"This is a good start to something new and completely different," Sture Bergwall told the TT news agency.
Bergwall was known as Thomas Quick when he was found guilty of eight murders and confessed to cannibalism. On Wednesday, he said that he had been convinced ever since he met the journalist Hannes Råstam and the lawyer Thomas Olsson in 2008 that he would one day leave life behind bars behind him.
"I haven't doubted it for a second, but I couldn't have imagined that it would take this much time," he said.
In 2008, Bergwall retracted all of his confessions to several murders. He had been convicted of eight of them. But as he recanted, the prosecutor had to drop the charges, making the guilty verdicts null and void.
Bergwall has said he made his confessions during periods when he was heavily medicated. He has remained staunchly critical of the psychiatric hospital, used to detain and treat convicted criminals with mental disorders, in Dalarna County's Säter.

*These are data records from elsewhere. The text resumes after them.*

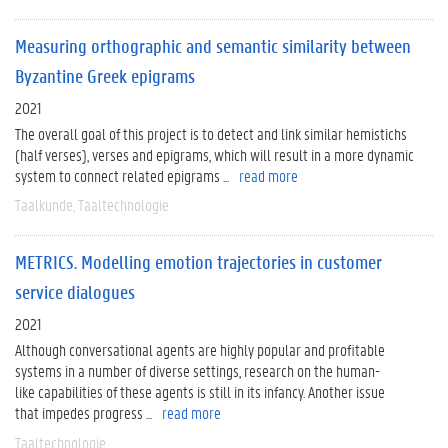
Measuring orthographic and semantic similarity between
Byzantine Greek epigrams
2021
The overall goal of this project is to detect and link similar hemistichs
(half verses), verses and epigrams, which will result in a more dynamic
system to connect related epigrams ...
read more
Taalkunde
Taaltechnologie
METRICS. Modelling emotion trajectories in customer
service dialogues
2021
Although conversational agents are highly popular and profitable
systems in a number of diverse settings, research on the human-
like capabilities of these agents is still in its infancy. Another issue
that impedes progress ...
read more
Taaltechnologie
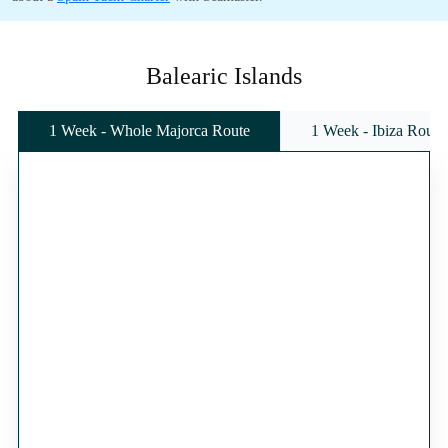
Balearic Islands
1 Week - Whole Majorca Route
1 Week - Ibiza Route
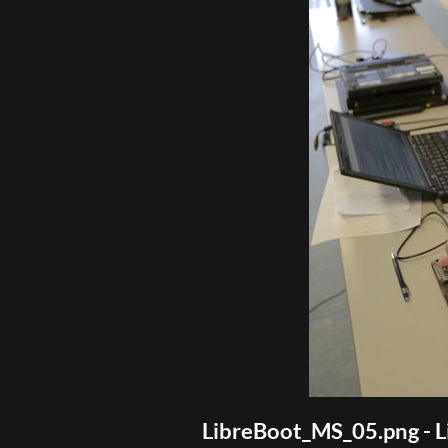
LibreBoot_MS_05.png - L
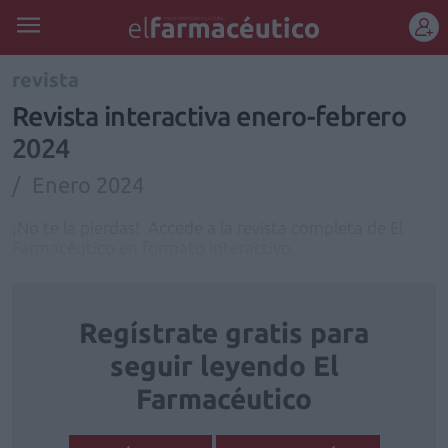
REGÍSTRATE
revista
Revista interactiva enero-febrero
2024
Enero 2024
¡No te la pierdas! Accede a la revista completa de El
Farmacéutico en formato interactivo.
Regístrate gratis para
seguir leyendo El
Farmacéutico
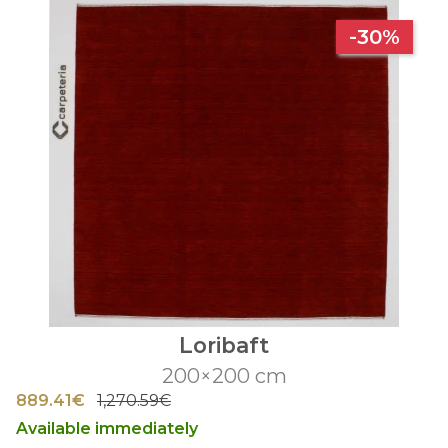
-30%
Loribaft
200×200 cm
889.41€
1,270.59€
Available immediately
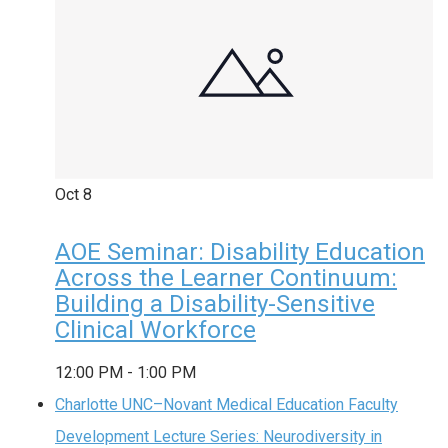
Oct
8
AOE Seminar: Disability Education
Across the Learner Continuum:
Building a Disability-Sensitive
Clinical Workforce
12:00 PM
-
1:00 PM
Charlotte UNC–Novant Medical Education Faculty
Development Lecture Series: Neurodiversity in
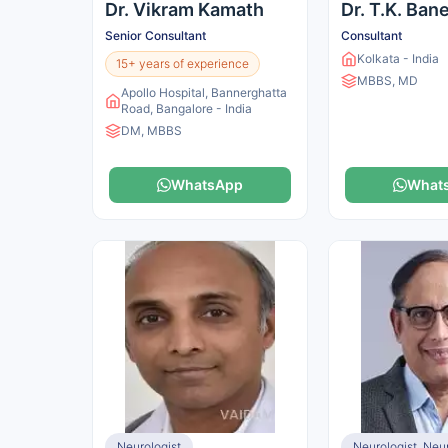
Dr. Vikram Kamath
Dr. T.K. Ban
Senior Consultant
Consultant
Kolkata - India
15+ years of experience
MBBS, MD
Apollo Hospital, Bannerghatta
Road, Bangalore - India
DM, MBBS
WhatsApp
What
Neurologist
Neurologist, Ne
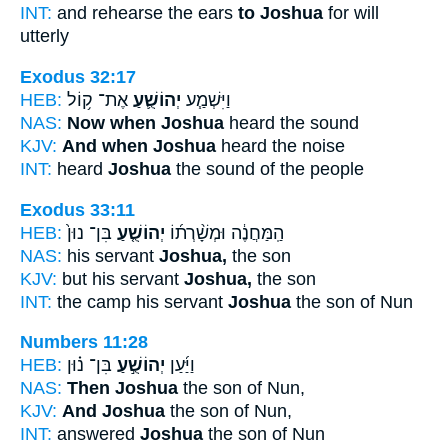
INT:
and rehearse the ears
to Joshua
for will
utterly
Exodus 32:17
HEB:
אֶת־ ק֥וֹל
יְהוֹשֻׁ֛עַ
וַיִּשְׁמַ֧ע
NAS:
Now when Joshua
heard the sound
KJV:
And when Joshua
heard the noise
INT:
heard
Joshua
the sound of the people
Exodus 33:11
HEB:
בִּן־ נוּן֙
יְהוֹשֻׁ֤עַ
הַֽמַּחֲנֶ֔ה וּמְשָׁ֨רְת֜וֹ
NAS:
his servant
Joshua,
the son
KJV:
but his servant
Joshua,
the son
INT:
the camp his servant
Joshua
the son of Nun
Numbers 11:28
HEB:
בִּן־ נ֗וּן
יְהוֹשֻׁ֣עַ
וַיַּ֜עַן
NAS:
Then Joshua
the son of Nun,
KJV:
And Joshua
the son of Nun,
INT:
answered
Joshua
the son of Nun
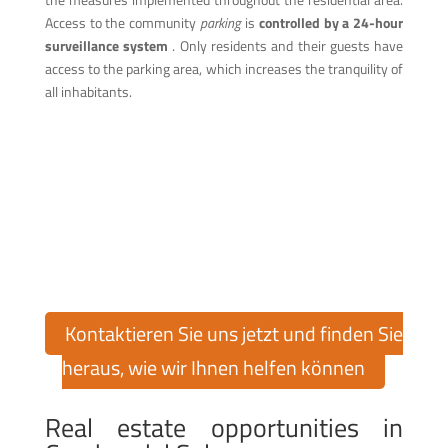
Access to the community
parking
is
controlled by a 24-hour
surveillance system
. Only residents and their guests have
access to the parking area, which increases the tranquility of
all inhabitants.
Finden Sie Ihr Traumhaus in
Cumbre del Sol!
Möchten Sie eine Immobilie in der exklusiven Urbanisation
Cumbre del Sol kaufen oder verkaufen? Cumbre del Sol Pre-
Owned bietet Ihnen über 30 Jahre Erfahrung auf dem
Immobilienmarkt, um Sie bei jedem Schritt zu unterstützen.
Kontaktieren Sie uns jetzt und finden Sie
heraus, wie wir Ihnen helfen können
Real estate opportunities in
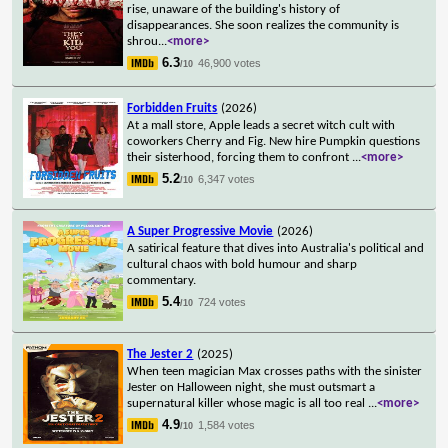
rise, unaware of the building's history of
disappearances. She soon realizes the community is
shrou
...
<more>
6.3
46,900 votes
/10
Forbidden Fruits
(2026)
At a mall store, Apple leads a secret witch cult with
coworkers Cherry and Fig. New hire Pumpkin questions
their sisterhood, forcing them to confront
...
<more>
5.2
6,347 votes
/10
A Super Progressive Movie
(2026)
A satirical feature that dives into Australia's political and
cultural chaos with bold humour and sharp
commentary.
5.4
724 votes
/10
The Jester 2
(2025)
When teen magician Max crosses paths with the sinister
Jester on Halloween night, she must outsmart a
supernatural killer whose magic is all too real
...
<more>
4.9
1,584 votes
/10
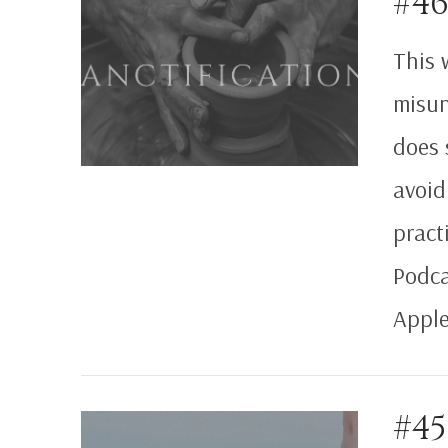
#46
VIEW POST
This 
misun
does 
avoid
pract
Podca
Apple
#4
VIEW POST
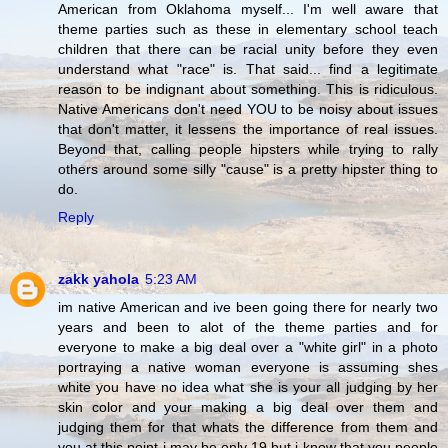
American from Oklahoma myself... I'm well aware that
theme parties such as these in elementary school teach
children that there can be racial unity before they even
understand what "race" is. That said... find a legitimate
reason to be indignant about something. This is ridiculous.
Native Americans don't need YOU to be noisy about issues
that don't matter, it lessens the importance of real issues.
Beyond that, calling people hipsters while trying to rally
others around some silly "cause" is a pretty hipster thing to
do.
Reply
zakk yahola
5:23 AM
im native American and ive been going there for nearly two
years and been to alot of the theme parties and for
everyone to make a big deal over a "white girl" in a photo
portraying a native woman everyone is assuming shes
white you have no idea what she is your all judging by her
skin color and your making a big deal over them and
judging them for that whats the difference from them and
you at this point i may be only 19 but i know that you people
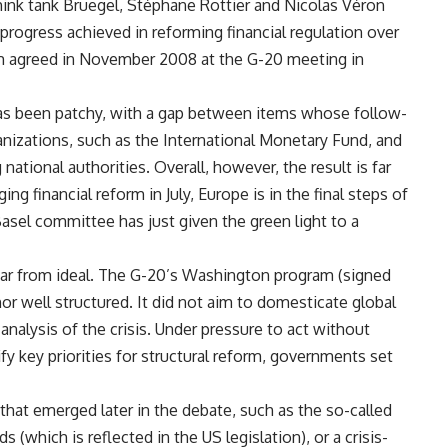
hink tank Bruegel, Stéphane Rottier and Nicolas Véron
rogress achieved in reforming financial regulation over
ram agreed in November 2008 at the G-20 meeting in
has been patchy, with a gap between items whose follow-
anizations, such as the International Monetary Fund, and
ational authorities. Overall, however, the result is far
g financial reform in July, Europe is in the final steps of
Basel committee has just given the green light to a
far from ideal. The G-20’s Washington program (signed
r well structured. It did not aim to domesticate global
analysis of the crisis. Under pressure to act without
ify key priorities for structural reform, governments set
that emerged later in the debate, such as the so-called
 (which is reflected in the US legislation), or a crisis-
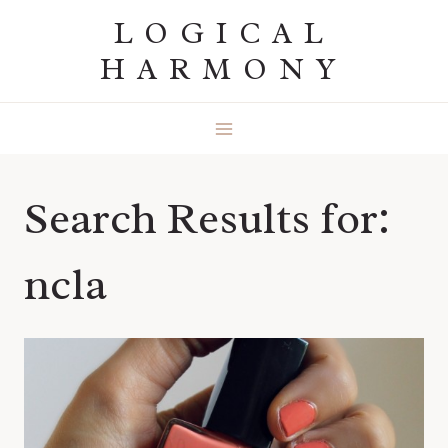
Skip
LOGICAL
to
HARMONY
content
Search Results for:
ncla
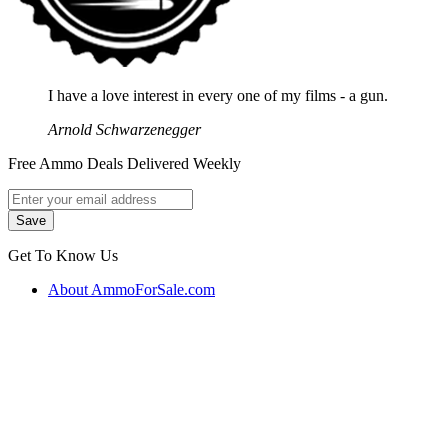
I have a love interest in every one of my films - a gun.
Arnold Schwarzenegger
Free Ammo Deals Delivered Weekly
Get To Know Us
About AmmoForSale.com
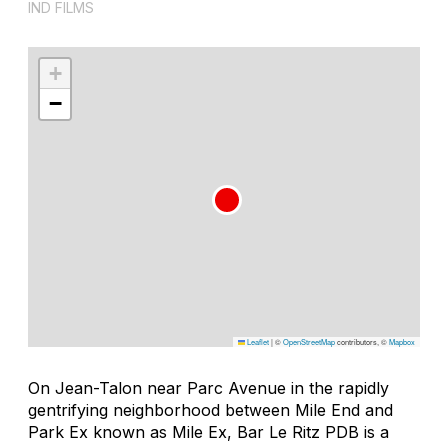
IND FILMS
+
−
Leaflet
|
©
OpenStreetMap
contributors, ©
Mapbox
On Jean-Talon near Parc Avenue in the rapidly
gentrifying neighborhood between Mile End and
Park Ex known as Mile Ex, Bar Le Ritz PDB is a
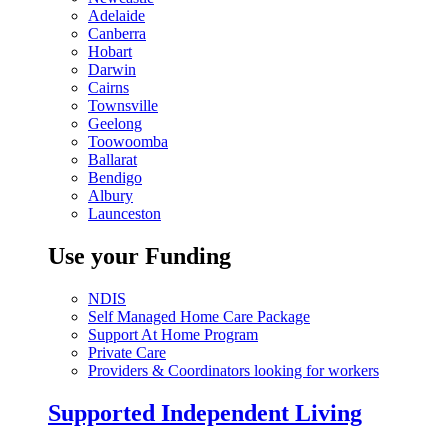
Adelaide
Canberra
Hobart
Darwin
Cairns
Townsville
Geelong
Toowoomba
Ballarat
Bendigo
Albury
Launceston
Use your Funding
NDIS
Self Managed Home Care Package
Support At Home Program
Private Care
Providers & Coordinators looking for workers
Supported Independent Living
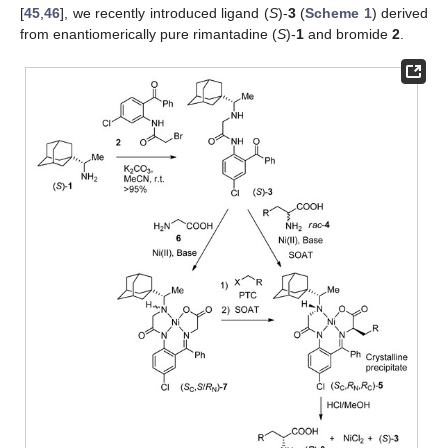
[
45
,
46
], we recently introduced ligand (
S
)-
3
(
Scheme 1
) derived
from enantiomerically pure rimantadine (
S
)-
1
and bromide
2
.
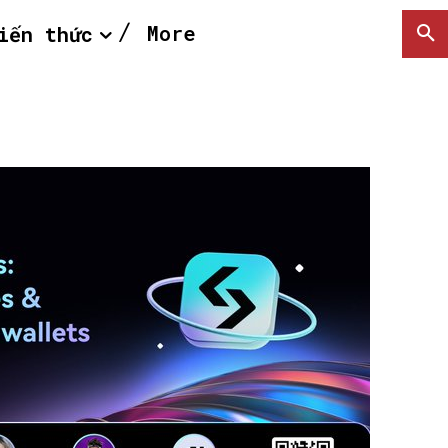
More
iến thức
SEARCH...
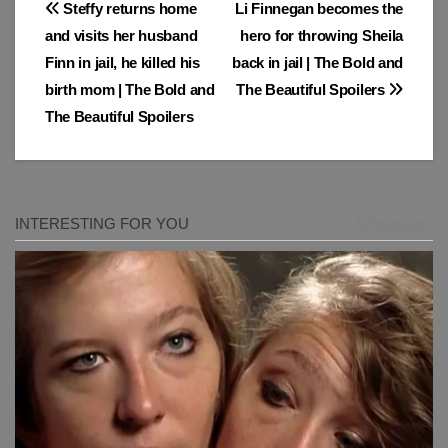
Post
Steffy returns home
Li Finnegan becomes the
and visits her husband
hero for throwing Sheila
navigation
Finn in jail, he killed his
back in jail | The Bold and
birth mom | The Bold and
The Beautiful Spoilers
The Beautiful Spoilers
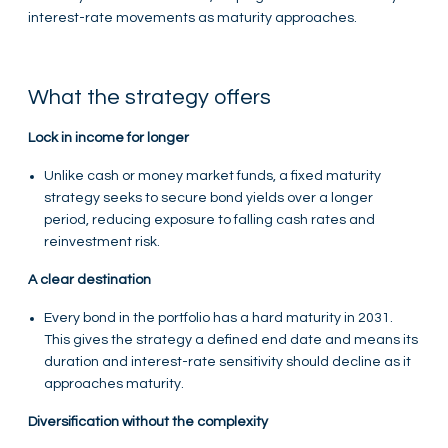
interest-rate movements as maturity approaches.
What the strategy offers
Lock in income for longer
Unlike cash or money market funds, a fixed maturity
strategy seeks to secure bond yields over a longer
period, reducing exposure to falling cash rates and
reinvestment risk.
A clear destination
Every bond in the portfolio has a hard maturity in 2031.
This gives the strategy a defined end date and means its
duration and interest-rate sensitivity should decline as it
approaches maturity.
Diversification without the complexity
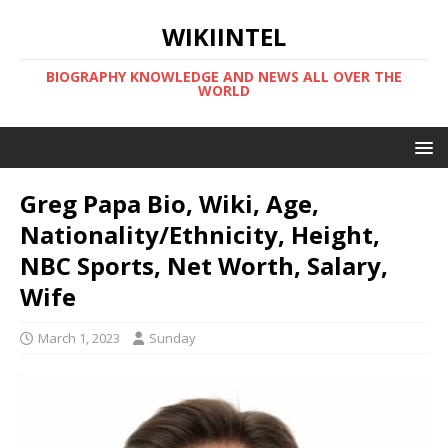
WIKIINTEL
BIOGRAPHY KNOWLEDGE AND NEWS ALL OVER THE
WORLD
Greg Papa Bio, Wiki, Age,
Nationality/Ethnicity, Height,
NBC Sports, Net Worth, Salary,
Wife
March 1, 2023
Sunday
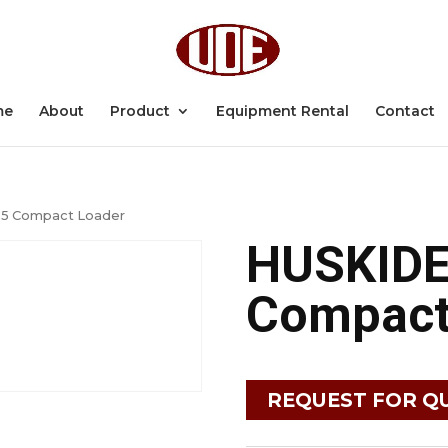
me
About
Product
Equipment Rental
Contact
5 Compact Loader
HUSKID
Compact
REQUEST FOR Q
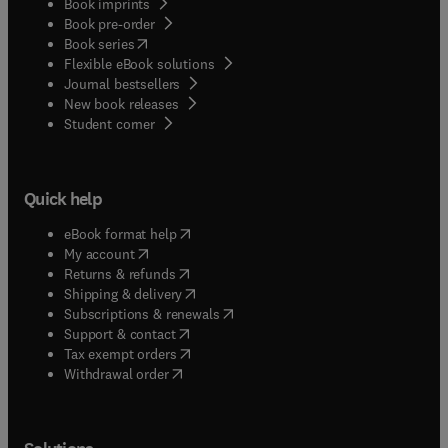
Book imprints
Book pre-order
(
opens in new tab/window
)
Book series
Flexible eBook solutions
Journal bestsellers
New book releases
(
opens in new tab/window
)
Student corner
Quick help
(
opens in new tab/window
)
eBook format help
(
opens in new tab/window
)
My account
(
opens in new tab/window
)
Returns & refunds
(
opens in new tab/window
)
Shipping & delivery
(
opens in new tab/window
)
Subscriptions & renewals
(
opens in new tab/window
)
Support & contact
(
opens in new tab/window
)
Tax exempt orders
Withdrawal order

"I wasn't detained because of my mental health, but because of the murder convictions and the honour of the Säter clinic," he has blogged previously.
The Wednesday ruling stated that Bergwall still suffered psychological problems, but not to the degree that he should be kept detained. It also stated that he might relapse into crime.
While Bergwall's lawyer ponders whether to sue for damages on behalf of his client, Bergwall himself told TT he was set to write down everything that had happened to him.
"My writer's den is ready and my pencils have been sharpened," he said.
Bergwall said that the television documentary and the book written about the legal aspects of the complicated case meant he did not have to rehash that part of the story.
"I don't need to prove anything, so I can sit down and tell people exactly how things were during my years as Thomas Quick," he said.
He told the Expressen newspaper that his story was "odd" and would be told in its entirety in due course.